### EXERCISE AIM
Leave out the pictures and repeat the data exactly.

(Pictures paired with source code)
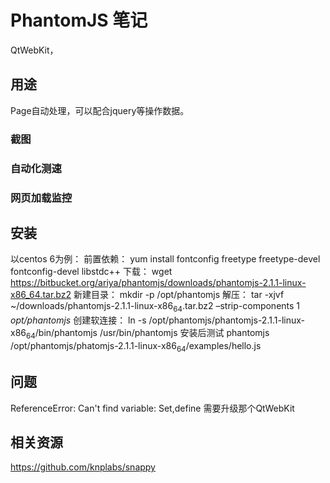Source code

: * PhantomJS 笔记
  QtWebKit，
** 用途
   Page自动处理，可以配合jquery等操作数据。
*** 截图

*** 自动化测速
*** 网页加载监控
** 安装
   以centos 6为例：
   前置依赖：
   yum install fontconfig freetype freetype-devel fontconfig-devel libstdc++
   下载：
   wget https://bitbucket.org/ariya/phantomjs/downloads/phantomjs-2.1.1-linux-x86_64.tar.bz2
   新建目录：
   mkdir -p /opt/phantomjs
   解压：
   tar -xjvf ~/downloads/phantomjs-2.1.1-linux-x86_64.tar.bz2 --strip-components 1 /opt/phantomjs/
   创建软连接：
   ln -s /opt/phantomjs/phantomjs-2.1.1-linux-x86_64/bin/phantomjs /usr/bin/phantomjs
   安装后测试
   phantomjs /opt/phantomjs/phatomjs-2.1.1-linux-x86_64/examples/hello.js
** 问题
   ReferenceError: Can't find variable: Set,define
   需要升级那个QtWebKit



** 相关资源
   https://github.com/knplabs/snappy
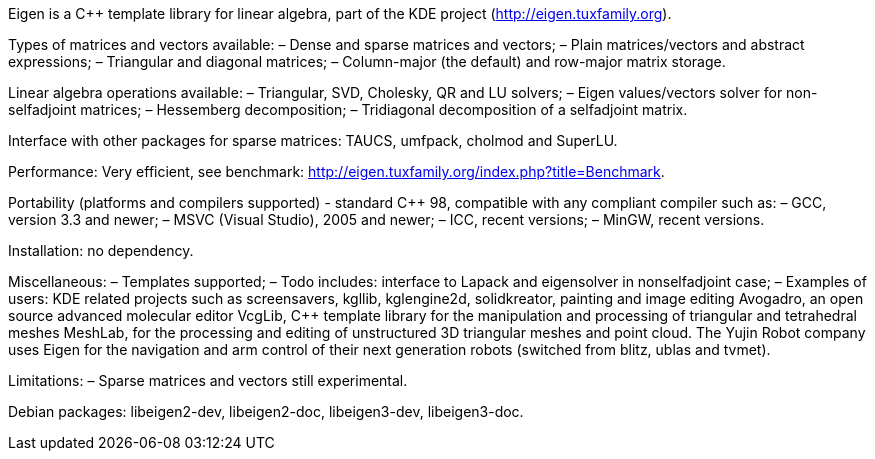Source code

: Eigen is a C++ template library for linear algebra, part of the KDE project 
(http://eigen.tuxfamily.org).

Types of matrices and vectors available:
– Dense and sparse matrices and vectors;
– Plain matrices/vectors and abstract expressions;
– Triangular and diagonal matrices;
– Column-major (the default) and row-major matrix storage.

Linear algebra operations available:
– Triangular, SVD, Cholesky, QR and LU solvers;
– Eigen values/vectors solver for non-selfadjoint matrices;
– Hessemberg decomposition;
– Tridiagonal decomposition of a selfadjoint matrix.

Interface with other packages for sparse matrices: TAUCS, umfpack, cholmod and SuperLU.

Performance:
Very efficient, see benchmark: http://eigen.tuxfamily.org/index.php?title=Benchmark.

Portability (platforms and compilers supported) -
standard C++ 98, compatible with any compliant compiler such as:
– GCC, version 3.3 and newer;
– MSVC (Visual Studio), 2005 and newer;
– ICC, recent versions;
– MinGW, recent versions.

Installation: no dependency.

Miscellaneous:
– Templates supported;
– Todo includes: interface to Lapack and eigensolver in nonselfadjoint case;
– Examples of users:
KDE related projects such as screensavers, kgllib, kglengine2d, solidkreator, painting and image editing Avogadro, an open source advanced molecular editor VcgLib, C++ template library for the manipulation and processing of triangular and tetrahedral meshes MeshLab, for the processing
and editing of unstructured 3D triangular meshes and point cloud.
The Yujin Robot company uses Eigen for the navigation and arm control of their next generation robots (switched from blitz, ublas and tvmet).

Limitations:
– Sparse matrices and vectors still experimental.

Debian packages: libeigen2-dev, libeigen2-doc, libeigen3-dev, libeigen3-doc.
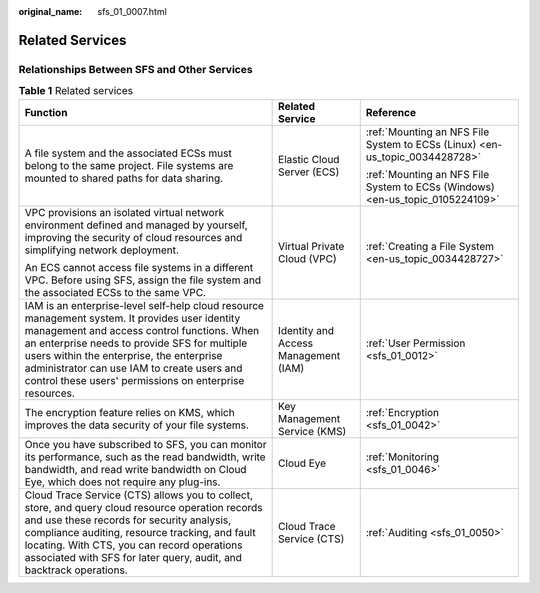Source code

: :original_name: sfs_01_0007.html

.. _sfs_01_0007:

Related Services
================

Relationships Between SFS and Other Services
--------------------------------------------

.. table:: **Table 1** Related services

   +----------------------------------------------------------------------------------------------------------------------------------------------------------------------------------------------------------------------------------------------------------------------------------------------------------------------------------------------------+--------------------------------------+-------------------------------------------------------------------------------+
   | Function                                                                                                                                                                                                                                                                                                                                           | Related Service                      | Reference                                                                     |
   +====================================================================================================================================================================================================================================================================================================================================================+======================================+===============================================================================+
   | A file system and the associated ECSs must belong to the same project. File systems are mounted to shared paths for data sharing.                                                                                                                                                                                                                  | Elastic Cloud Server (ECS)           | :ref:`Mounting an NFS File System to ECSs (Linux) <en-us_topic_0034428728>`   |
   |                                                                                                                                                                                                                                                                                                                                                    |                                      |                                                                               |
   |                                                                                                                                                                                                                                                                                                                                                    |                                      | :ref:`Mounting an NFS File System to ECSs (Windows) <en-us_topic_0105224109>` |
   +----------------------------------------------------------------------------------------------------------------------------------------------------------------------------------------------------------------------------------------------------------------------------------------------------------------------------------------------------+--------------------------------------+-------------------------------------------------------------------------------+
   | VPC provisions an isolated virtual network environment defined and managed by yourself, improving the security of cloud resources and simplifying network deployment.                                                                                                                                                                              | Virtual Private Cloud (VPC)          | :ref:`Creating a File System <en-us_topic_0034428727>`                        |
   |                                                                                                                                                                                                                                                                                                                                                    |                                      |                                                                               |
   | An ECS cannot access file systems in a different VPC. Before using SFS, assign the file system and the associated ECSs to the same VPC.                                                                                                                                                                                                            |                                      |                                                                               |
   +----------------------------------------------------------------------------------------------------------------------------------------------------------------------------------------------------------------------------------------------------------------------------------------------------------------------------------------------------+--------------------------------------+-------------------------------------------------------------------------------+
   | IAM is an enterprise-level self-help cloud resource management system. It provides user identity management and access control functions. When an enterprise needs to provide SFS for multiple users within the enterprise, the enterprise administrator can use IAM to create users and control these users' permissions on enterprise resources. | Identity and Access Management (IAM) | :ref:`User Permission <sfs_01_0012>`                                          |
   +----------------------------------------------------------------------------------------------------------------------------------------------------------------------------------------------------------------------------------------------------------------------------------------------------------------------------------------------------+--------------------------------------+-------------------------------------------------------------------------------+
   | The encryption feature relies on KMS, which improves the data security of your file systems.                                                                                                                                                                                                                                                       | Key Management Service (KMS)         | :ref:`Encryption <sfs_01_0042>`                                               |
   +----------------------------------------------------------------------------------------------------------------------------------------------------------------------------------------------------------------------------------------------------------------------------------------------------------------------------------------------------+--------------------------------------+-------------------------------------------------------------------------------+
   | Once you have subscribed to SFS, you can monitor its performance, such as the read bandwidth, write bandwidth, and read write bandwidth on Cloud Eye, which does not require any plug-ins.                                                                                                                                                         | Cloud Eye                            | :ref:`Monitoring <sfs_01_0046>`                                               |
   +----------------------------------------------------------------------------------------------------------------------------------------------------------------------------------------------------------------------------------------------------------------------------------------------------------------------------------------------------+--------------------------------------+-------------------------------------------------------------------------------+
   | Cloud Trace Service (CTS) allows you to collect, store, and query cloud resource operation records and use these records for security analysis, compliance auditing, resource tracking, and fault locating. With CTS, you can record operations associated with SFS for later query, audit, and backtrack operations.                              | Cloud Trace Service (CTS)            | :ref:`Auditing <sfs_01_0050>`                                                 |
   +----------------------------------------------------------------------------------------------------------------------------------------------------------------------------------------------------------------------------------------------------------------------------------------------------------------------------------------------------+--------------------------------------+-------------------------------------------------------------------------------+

### RESPONSE AREA
Source code

: * PhantomJS 笔记
  QtWebKit，
** 用途
   Page自动处理，可以配合jquery等操作数据。
*** 截图

*** 自动化测速
*** 网页加载监控
** 安装
   以centos 6为例：
   前置依赖：
   yum install fontconfig freetype freetype-devel fontconfig-devel libstdc++
   下载：
   wget https://bitbucket.org/ariya/phantomjs/downloads/phantomjs-2.1.1-linux-x86_64.tar.bz2
   新建目录：
   mkdir -p /opt/phantomjs
   解压：
   tar -xjvf ~/downloads/phantomjs-2.1.1-linux-x86_64.tar.bz2 --strip-components 1 /opt/phantomjs/
   创建软连接：
   ln -s /opt/phantomjs/phantomjs-2.1.1-linux-x86_64/bin/phantomjs /usr/bin/phantomjs
   安装后测试
   phantomjs /opt/phantomjs/phatomjs-2.1.1-linux-x86_64/examples/hello.js
** 问题
   ReferenceError: Can't find variable: Set,define
   需要升级那个QtWebKit



** 相关资源
   https://github.com/knplabs/snappy
Source code

: Eigen is a C++ template library for linear algebra, part of the KDE project 
(http://eigen.tuxfamily.org).

Types of matrices and vectors available:
– Dense and sparse matrices and vectors;
– Plain matrices/vectors and abstract expressions;
– Triangular and diagonal matrices;
– Column-major (the default) and row-major matrix storage.

Linear algebra operations available:
– Triangular, SVD, Cholesky, QR and LU solvers;
– Eigen values/vectors solver for non-selfadjoint matrices;
– Hessemberg decomposition;
– Tridiagonal decomposition of a selfadjoint matrix.

Interface with other packages for sparse matrices: TAUCS, umfpack, cholmod and SuperLU.

Performance:
Very efficient, see benchmark: http://eigen.tuxfamily.org/index.php?title=Benchmark.

Portability (platforms and compilers supported) -
standard C++ 98, compatible with any compliant compiler such as:
– GCC, version 3.3 and newer;
– MSVC (Visual Studio), 2005 and newer;
– ICC, recent versions;
– MinGW, recent versions.

Installation: no dependency.

Miscellaneous:
– Templates supported;
– Todo includes: interface to Lapack and eigensolver in nonselfadjoint case;
– Examples of users:
KDE related projects such as screensavers, kgllib, kglengine2d, solidkreator, painting and image editing Avogadro, an open source advanced molecular editor VcgLib, C++ template library for the manipulation and processing of triangular and tetrahedral meshes MeshLab, for the processing
and editing of unstructured 3D triangular meshes and point cloud.
The Yujin Robot company uses Eigen for the navigation and arm control of their next generation robots (switched from blitz, ublas and tvmet).

Limitations:
– Sparse matrices and vectors still experimental.

Debian packages: libeigen2-dev, libeigen2-doc, libeigen3-dev, libeigen3-doc.
Source code

: :original_name: sfs_01_0007.html

.. _sfs_01_0007:

Related Services
================

Relationships Between SFS and Other Services
--------------------------------------------

.. table:: **Table 1** Related services

   +----------------------------------------------------------------------------------------------------------------------------------------------------------------------------------------------------------------------------------------------------------------------------------------------------------------------------------------------------+--------------------------------------+-------------------------------------------------------------------------------+
   | Function                                                                                                                                                                                                                                                                                                                                           | Related Service                      | Reference                                                                     |
   +====================================================================================================================================================================================================================================================================================================================================================+======================================+===============================================================================+
   | A file system and the associated ECSs must belong to the same project. File systems are mounted to shared paths for data sharing.                                                                                                                                                                                                                  | Elastic Cloud Server (ECS)           | :ref:`Mounting an NFS File System to ECSs (Linux) <en-us_topic_0034428728>`   |
   |                                                                                                                                                                                                                                                                                                                                                    |                                      |                                                                               |
   |                                                                                                                                                                                                                                                                                                                                                    |                                      | :ref:`Mounting an NFS File System to ECSs (Windows) <en-us_topic_0105224109>` |
   +----------------------------------------------------------------------------------------------------------------------------------------------------------------------------------------------------------------------------------------------------------------------------------------------------------------------------------------------------+--------------------------------------+-------------------------------------------------------------------------------+
   | VPC provisions an isolated virtual network environment defined and managed by yourself, improving the security of cloud resources and simplifying network deployment.                                                                                                                                                                              | Virtual Private Cloud (VPC)          | :ref:`Creating a File System <en-us_topic_0034428727>`                        |
   |                                                                                                                                                                                                                                                                                                                                                    |                                      |                                                                               |
   | An ECS cannot access file systems in a different VPC. Before using SFS, assign the file system and the associated ECSs to the same VPC.                                                                                                                                                                                                            |                                      |                                                                               |
   +----------------------------------------------------------------------------------------------------------------------------------------------------------------------------------------------------------------------------------------------------------------------------------------------------------------------------------------------------+--------------------------------------+-------------------------------------------------------------------------------+
   | IAM is an enterprise-level self-help cloud resource management system. It provides user identity management and access control functions. When an enterprise needs to provide SFS for multiple users within the enterprise, the enterprise administrator can use IAM to create users and control these users' permissions on enterprise resources. | Identity and Access Management (IAM) | :ref:`User Permission <sfs_01_0012>`                                          |
   +----------------------------------------------------------------------------------------------------------------------------------------------------------------------------------------------------------------------------------------------------------------------------------------------------------------------------------------------------+--------------------------------------+-------------------------------------------------------------------------------+
   | The encryption feature relies on KMS, which improves the data security of your file systems.                                                                                                                                                                                                                                                       | Key Management Service (KMS)         | :ref:`Encryption <sfs_01_0042>`                                               |
   +----------------------------------------------------------------------------------------------------------------------------------------------------------------------------------------------------------------------------------------------------------------------------------------------------------------------------------------------------+--------------------------------------+-------------------------------------------------------------------------------+
   | Once you have subscribed to SFS, you can monitor its performance, such as the read bandwidth, write bandwidth, and read write bandwidth on Cloud Eye, which does not require any plug-ins.                                                                                                                                                         | Cloud Eye                            | :ref:`Monitoring <sfs_01_0046>`                                               |
   +----------------------------------------------------------------------------------------------------------------------------------------------------------------------------------------------------------------------------------------------------------------------------------------------------------------------------------------------------+--------------------------------------+-------------------------------------------------------------------------------+
   | Cloud Trace Service (CTS) allows you to collect, store, and query cloud resource operation records and use these records for security analysis, compliance auditing, resource tracking, and fault locating. With CTS, you can record operations associated with SFS for later query, audit, and backtrack operations.                              | Cloud Trace Service (CTS)            | :ref:`Auditing <sfs_01_0050>`                                                 |
   +----------------------------------------------------------------------------------------------------------------------------------------------------------------------------------------------------------------------------------------------------------------------------------------------------------------------------------------------------+--------------------------------------+-------------------------------------------------------------------------------+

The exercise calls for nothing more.